- _Raw records_

++++++++++

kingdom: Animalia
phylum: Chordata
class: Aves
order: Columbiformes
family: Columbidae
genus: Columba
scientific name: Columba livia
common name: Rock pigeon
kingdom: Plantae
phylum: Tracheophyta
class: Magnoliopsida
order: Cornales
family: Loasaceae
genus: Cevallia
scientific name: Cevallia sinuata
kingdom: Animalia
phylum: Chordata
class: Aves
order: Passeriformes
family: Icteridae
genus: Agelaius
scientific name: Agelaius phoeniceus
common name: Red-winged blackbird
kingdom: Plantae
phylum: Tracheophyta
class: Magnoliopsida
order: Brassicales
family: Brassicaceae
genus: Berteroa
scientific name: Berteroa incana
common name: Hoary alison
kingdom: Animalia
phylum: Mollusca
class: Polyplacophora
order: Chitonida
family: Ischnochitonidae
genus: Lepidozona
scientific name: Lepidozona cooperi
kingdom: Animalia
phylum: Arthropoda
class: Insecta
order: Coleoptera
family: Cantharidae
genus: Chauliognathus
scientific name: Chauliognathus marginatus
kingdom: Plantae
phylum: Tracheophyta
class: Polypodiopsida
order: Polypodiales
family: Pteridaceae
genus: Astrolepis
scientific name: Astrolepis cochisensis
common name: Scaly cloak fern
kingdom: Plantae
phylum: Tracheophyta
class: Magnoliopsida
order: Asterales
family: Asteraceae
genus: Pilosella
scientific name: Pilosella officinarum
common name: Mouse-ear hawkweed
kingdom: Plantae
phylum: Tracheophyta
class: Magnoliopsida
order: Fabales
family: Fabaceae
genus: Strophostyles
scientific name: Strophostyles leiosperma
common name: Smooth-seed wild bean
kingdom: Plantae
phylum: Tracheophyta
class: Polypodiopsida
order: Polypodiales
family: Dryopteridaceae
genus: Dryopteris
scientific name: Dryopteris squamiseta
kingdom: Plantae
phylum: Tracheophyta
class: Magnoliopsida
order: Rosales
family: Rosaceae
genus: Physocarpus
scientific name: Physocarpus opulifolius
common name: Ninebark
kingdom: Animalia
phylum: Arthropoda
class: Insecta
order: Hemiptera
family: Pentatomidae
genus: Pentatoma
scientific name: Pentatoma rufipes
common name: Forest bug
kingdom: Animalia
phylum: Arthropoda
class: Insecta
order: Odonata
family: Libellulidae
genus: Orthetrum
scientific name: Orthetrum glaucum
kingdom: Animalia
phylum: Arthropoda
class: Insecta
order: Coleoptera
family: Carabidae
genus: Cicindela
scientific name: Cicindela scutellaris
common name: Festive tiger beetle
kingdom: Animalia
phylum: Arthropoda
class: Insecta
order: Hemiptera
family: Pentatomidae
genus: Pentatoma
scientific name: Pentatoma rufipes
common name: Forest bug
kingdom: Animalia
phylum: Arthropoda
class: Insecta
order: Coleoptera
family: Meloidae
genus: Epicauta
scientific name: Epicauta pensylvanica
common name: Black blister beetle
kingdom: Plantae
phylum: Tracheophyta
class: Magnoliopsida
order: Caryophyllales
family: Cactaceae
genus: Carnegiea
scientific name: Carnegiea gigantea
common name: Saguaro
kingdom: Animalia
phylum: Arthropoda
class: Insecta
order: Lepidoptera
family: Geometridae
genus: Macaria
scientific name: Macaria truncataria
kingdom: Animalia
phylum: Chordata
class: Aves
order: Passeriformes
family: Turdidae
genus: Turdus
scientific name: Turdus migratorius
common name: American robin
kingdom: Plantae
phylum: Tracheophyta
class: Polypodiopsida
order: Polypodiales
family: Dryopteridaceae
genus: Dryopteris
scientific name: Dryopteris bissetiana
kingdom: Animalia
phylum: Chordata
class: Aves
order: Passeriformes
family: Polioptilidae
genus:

++++++++++

- _Task to carry out_
Render every line of the rows as a JSON list of strings, one string per line and no strings for blank lines.

- _Completed task_
[
  "kingdom: Animalia",
  "phylum: Chordata",
  "class: Aves",
  "order: Columbiformes",
  "family: Columbidae",
  "genus: Columba",
  "scientific name: Columba livia",
  "common name: Rock pigeon",
  "kingdom: Plantae",
  "phylum: Tracheophyta",
  "class: Magnoliopsida",
  "order: Cornales",
  "family: Loasaceae",
  "genus: Cevallia",
  "scientific name: Cevallia sinuata",
  "kingdom: Animalia",
  "phylum: Chordata",
  "class: Aves",
  "order: Passeriformes",
  "family: Icteridae",
  "genus: Agelaius",
  "scientific name: Agelaius phoeniceus",
  "common name: Red-winged blackbird",
  "kingdom: Plantae",
  "phylum: Tracheophyta",
  "class: Magnoliopsida",
  "order: Brassicales",
  "family: Brassicaceae",
  "genus: Berteroa",
  "scientific name: Berteroa incana",
  "common name: Hoary alison",
  "kingdom: Animalia",
  "phylum: Mollusca",
  "class: Polyplacophora",
  "order: Chitonida",
  "family: Ischnochitonidae",
  "genus: Lepidozona",
  "scientific name: Lepidozona cooperi",
  "kingdom: Animalia",
  "phylum: Arthropoda",
  "class: Insecta",
  "order: Coleoptera",
  "family: Cantharidae",
  "genus: Chauliognathus",
  "scientific name: Chauliognathus marginatus",
  "kingdom: Plantae",
  "phylum: Tracheophyta",
  "class: Polypodiopsida",
  "order: Polypodiales",
  "family: Pteridaceae",
  "genus: Astrolepis",
  "scientific name: Astrolepis cochisensis",
  "common name: Scaly cloak fern",
  "kingdom: Plantae",
  "phylum: Tracheophyta",
  "class: Magnoliopsida",
  "order: Asterales",
  "family: Asteraceae",
  "genus: Pilosella",
  "scientific name: Pilosella officinarum",
  "common name: Mouse-ear hawkweed",
  "kingdom: Plantae",
  "phylum: Tracheophyta",
  "class: Magnoliopsida",
  "order: Fabales",
  "family: Fabaceae",
  "genus: Strophostyles",
  "scientific name: Strophostyles leiosperma",
  "common name: Smooth-seed wild bean",
  "kingdom: Plantae",
  "phylum: Tracheophyta",
  "class: Polypodiopsida",
  "order: Polypodiales",
  "family: Dryopteridaceae",
  "genus: Dryopteris",
  "scientific name: Dryopteris squamiseta",
  "kingdom: Plantae",
  "phylum: Tracheophyta",
  "class: Magnoliopsida",
  "order: Rosales",
  "family: Rosaceae",
  "genus: Physocarpus",
  "scientific name: Physocarpus opulifolius",
  "common name: Ninebark",
  "kingdom: Animalia",
  "phylum: Arthropoda",
  "class: Insecta",
  "order: Hemiptera",
  "family: Pentatomidae",
  "genus: Pentatoma",
  "scientific name: Pentatoma rufipes",
  "common name: Forest bug",
  "kingdom: Animalia",
  "phylum: Arthropoda",
  "class: Insecta",
  "order: Odonata",
  "family: Libellulidae",
  "genus: Orthetrum",
  "scientific name: Orthetrum glaucum",
  "kingdom: Animalia",
  "phylum: Arthropoda",
  "class: Insecta",
  "order: Coleoptera",
  "family: Carabidae",
  "genus: Cicindela",
  "scientific name: Cicindela scutellaris",
  "common name: Festive tiger beetle",
  "kingdom: Animalia",
  "phylum: Arthropoda",
  "class: Insecta",
  "order: Hemiptera",
  "family: Pentatomidae",
  "genus: Pentatoma",
  "scientific name: Pentatoma rufipes",
  "common name: Forest bug",
  "kingdom: Animalia",
  "phylum: Arthropoda",
  "class: Insecta",
  "order: Coleoptera",
  "family: Meloidae",
  "genus: Epicauta",
  "scientific name: Epicauta pensylvanica",
  "common name: Black blister beetle",
  "kingdom: Plantae",
  "phylum: Tracheophyta",
  "class: Magnoliopsida",
  "order: Caryophyllales",
  "family: Cactaceae",
  "genus: Carnegiea",
  "scientific name: Carnegiea gigantea",
  "common name: Saguaro",
  "kingdom: Animalia",
  "phylum: Arthropoda",
  "class: Insecta",
  "order: Lepidoptera",
  "family: Geometridae",
  "genus: Macaria",
  "scientific name: Macaria truncataria",
  "kingdom: Animalia",
  "phylum: Chordata",
  "class: Aves",
  "order: Passeriformes",
  "family: Turdidae",
  "genus: Turdus",
  "scientific name: Turdus migratorius",
  "common name: American robin",
  "kingdom: Plantae",
  "phylum: Tracheophyta",
  "class: Polypodiopsida",
  "order: Polypodiales",
  "family: Dryopteridaceae",
  "genus: Dryopteris",
  "scientific name: Dryopteris bissetiana",
  "kingdom: Animalia",
  "phylum: Chordata",
  "class: Aves",
  "order: Passeriformes",
  "family: Polioptilidae",
  "genus:"
]